Stored items
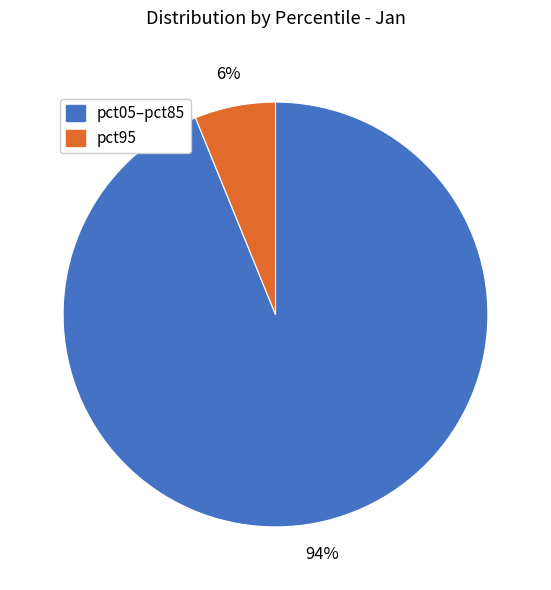

Is there a majority slice in this chart?

Yes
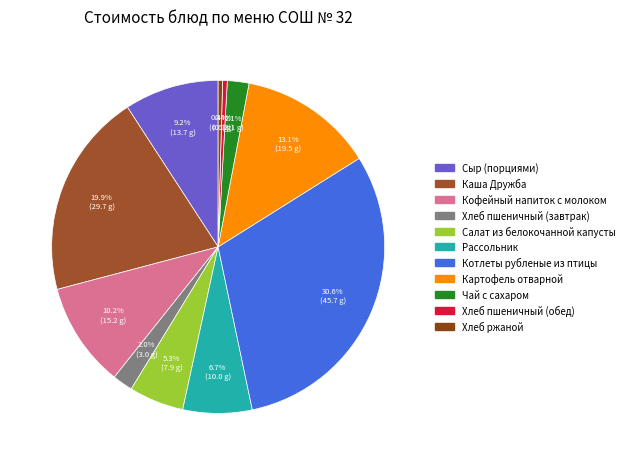

Which has a higher value, Хлеб пшеничный (обед) or Котлеты рубленые из птицы?

Котлеты рубленые из птицы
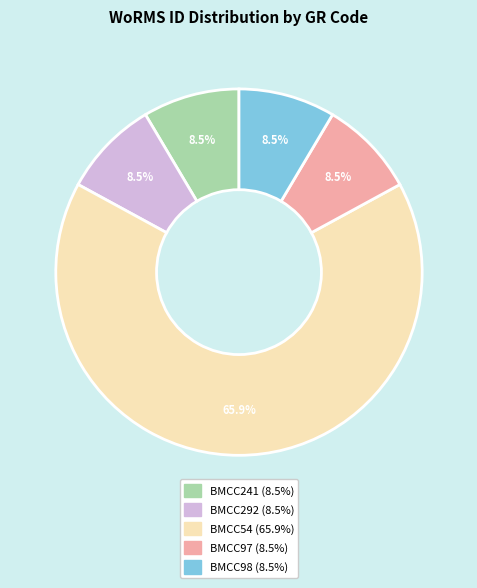

To the nearest percent, what is the average slice percentage?

20%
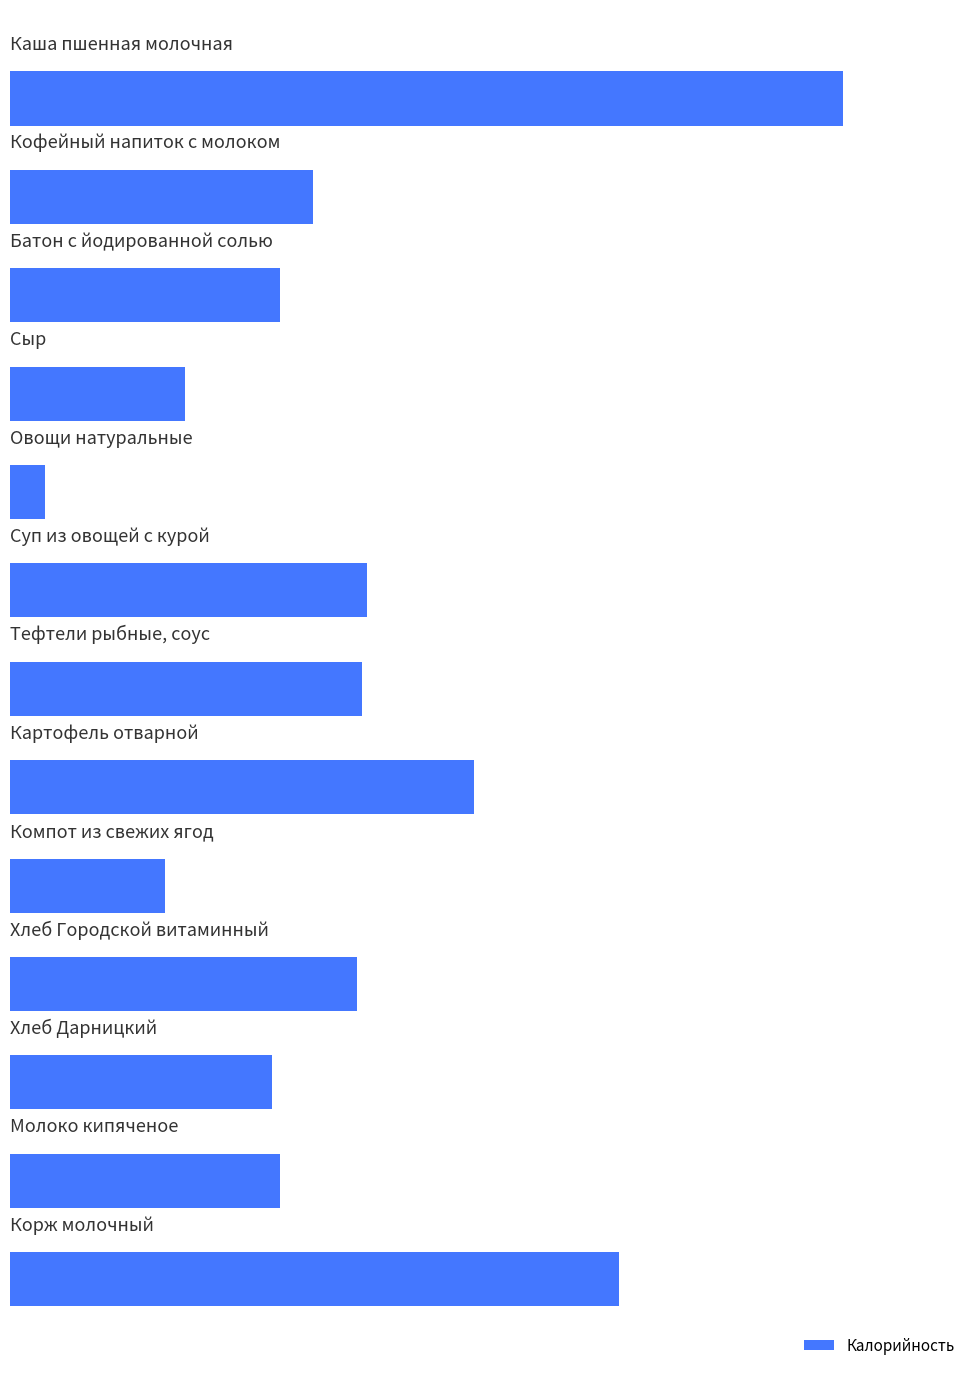

Are the bars horizontal?

Yes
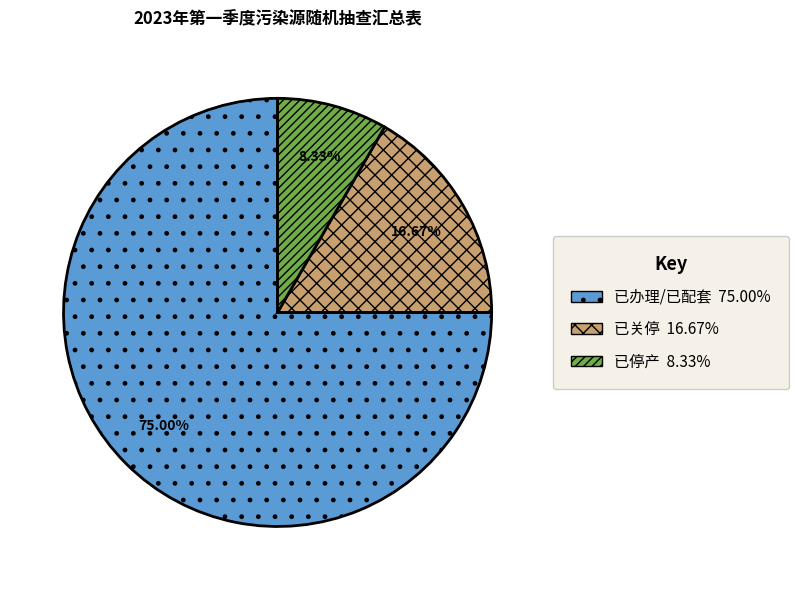

To the nearest percent, what is the difference between the 已关停 and 已停产 slice percentages?

8%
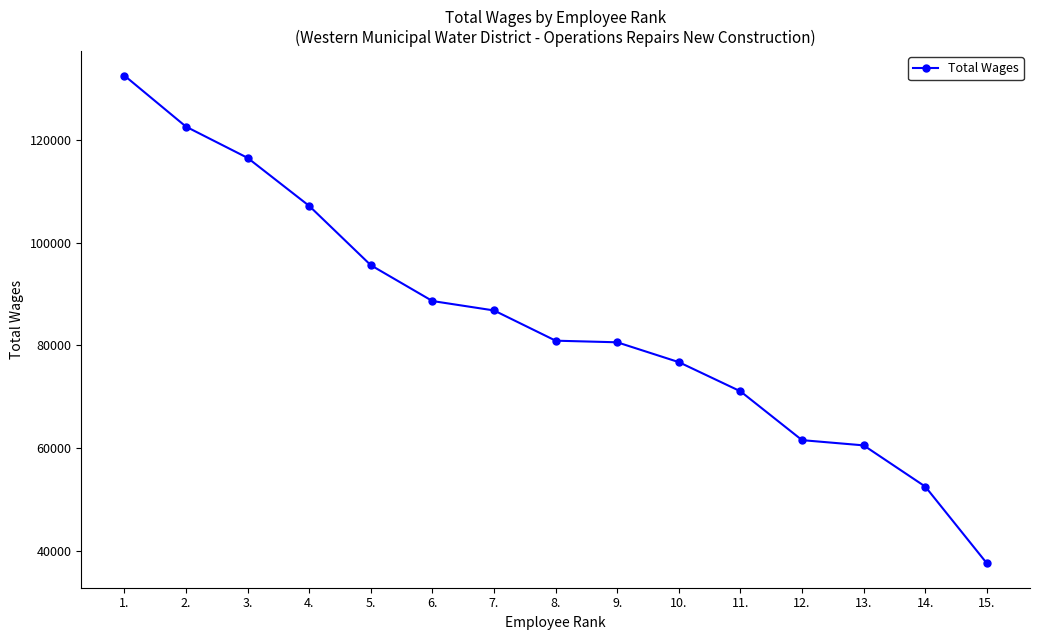

How many lines are shown in the chart?

1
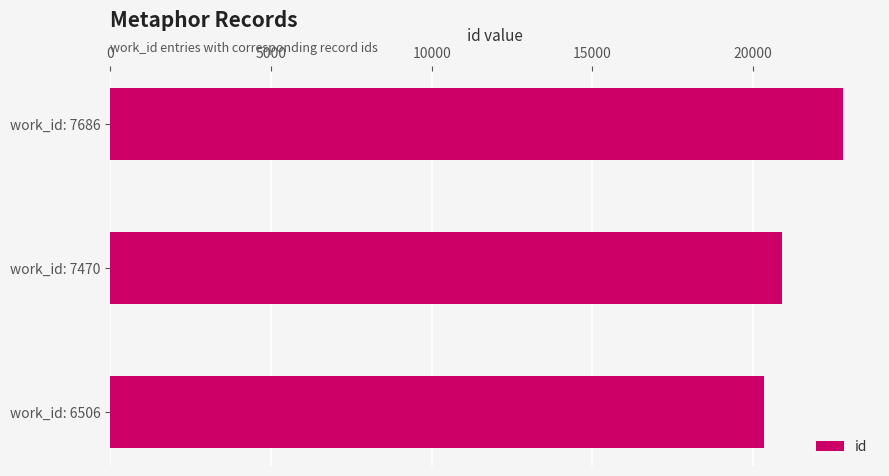

The chart shows a value of 10087 at work_id: 7686. True or false?

False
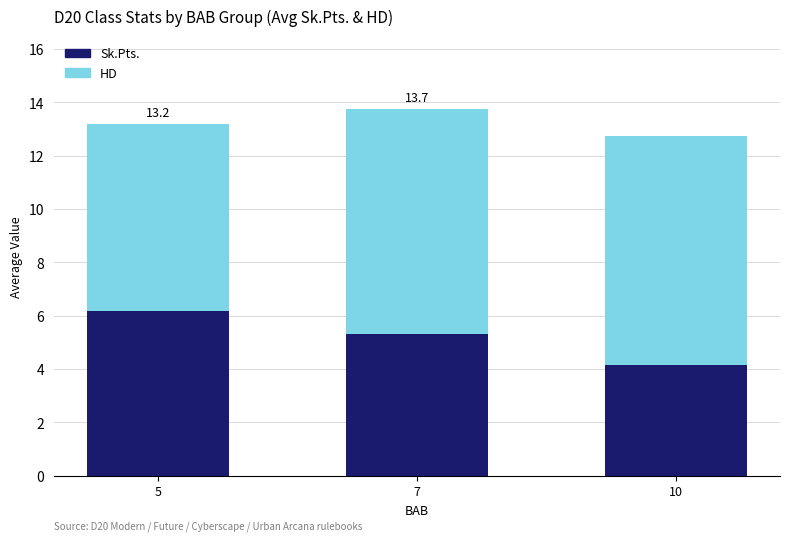

Is it true that Sk.Pts. equals 6.2 at 5?

True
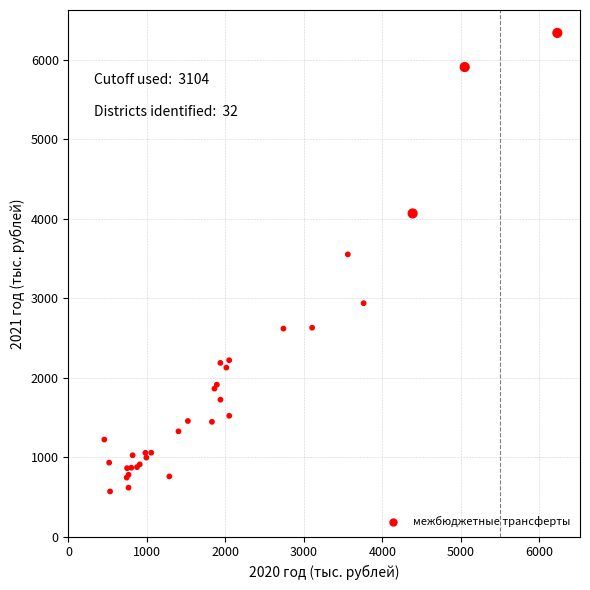

What Y value in the scatter plot is closest to 3450?

3549.0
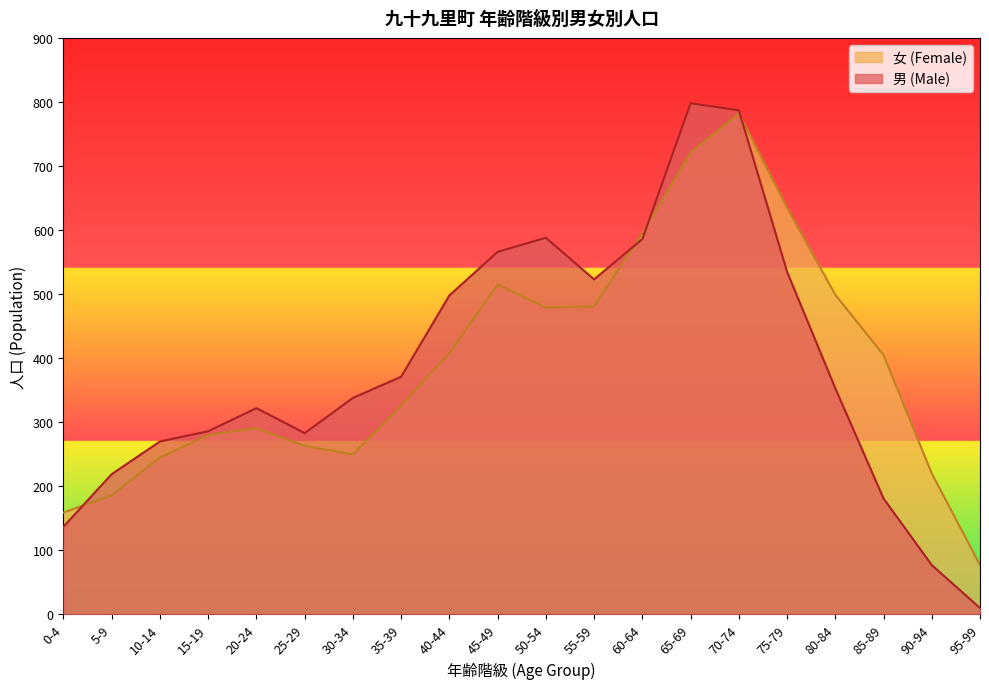

Where is 女 (Female) nearest to the value 429?

40-44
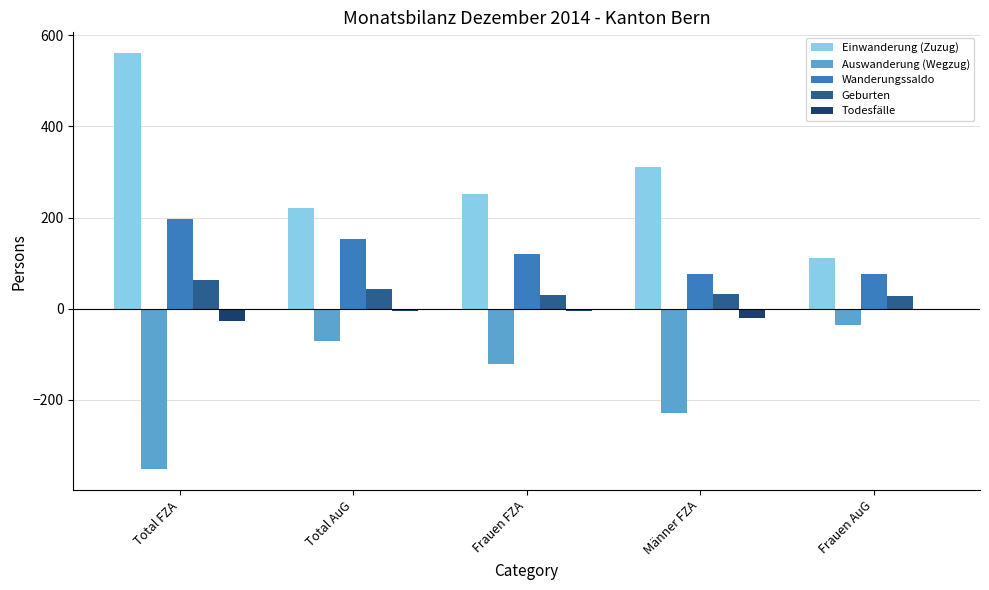

Is the value of Wanderungssaldo at Total FZA greater than the value of Einwanderung (Zuzug) at Männer FZA?

No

#### [AIM OF THE EXERCISE]
Can you retype all of the lines above exactly, leaving out the pictures?

#### [TASK RESPONSE]
Is there a majority slice in this chart?

Yes

Which has a higher value, Хлеб пшеничный (обед) or Котлеты рубленые из птицы?

Котлеты рубленые из птицы

To the nearest percent, what is the average slice percentage?

20%

Are the bars horizontal?

Yes

To the nearest percent, what is the difference between the 已关停 and 已停产 slice percentages?

8%

How many lines are shown in the chart?

1

The chart shows a value of 10087 at work_id: 7686. True or false?

False

Is it true that Sk.Pts. equals 6.2 at 5?

True

What Y value in the scatter plot is closest to 3450?

3549.0

Where is 女 (Female) nearest to the value 429?

40-44

Is the value of Wanderungssaldo at Total FZA greater than the value of Einwanderung (Zuzug) at Männer FZA?

No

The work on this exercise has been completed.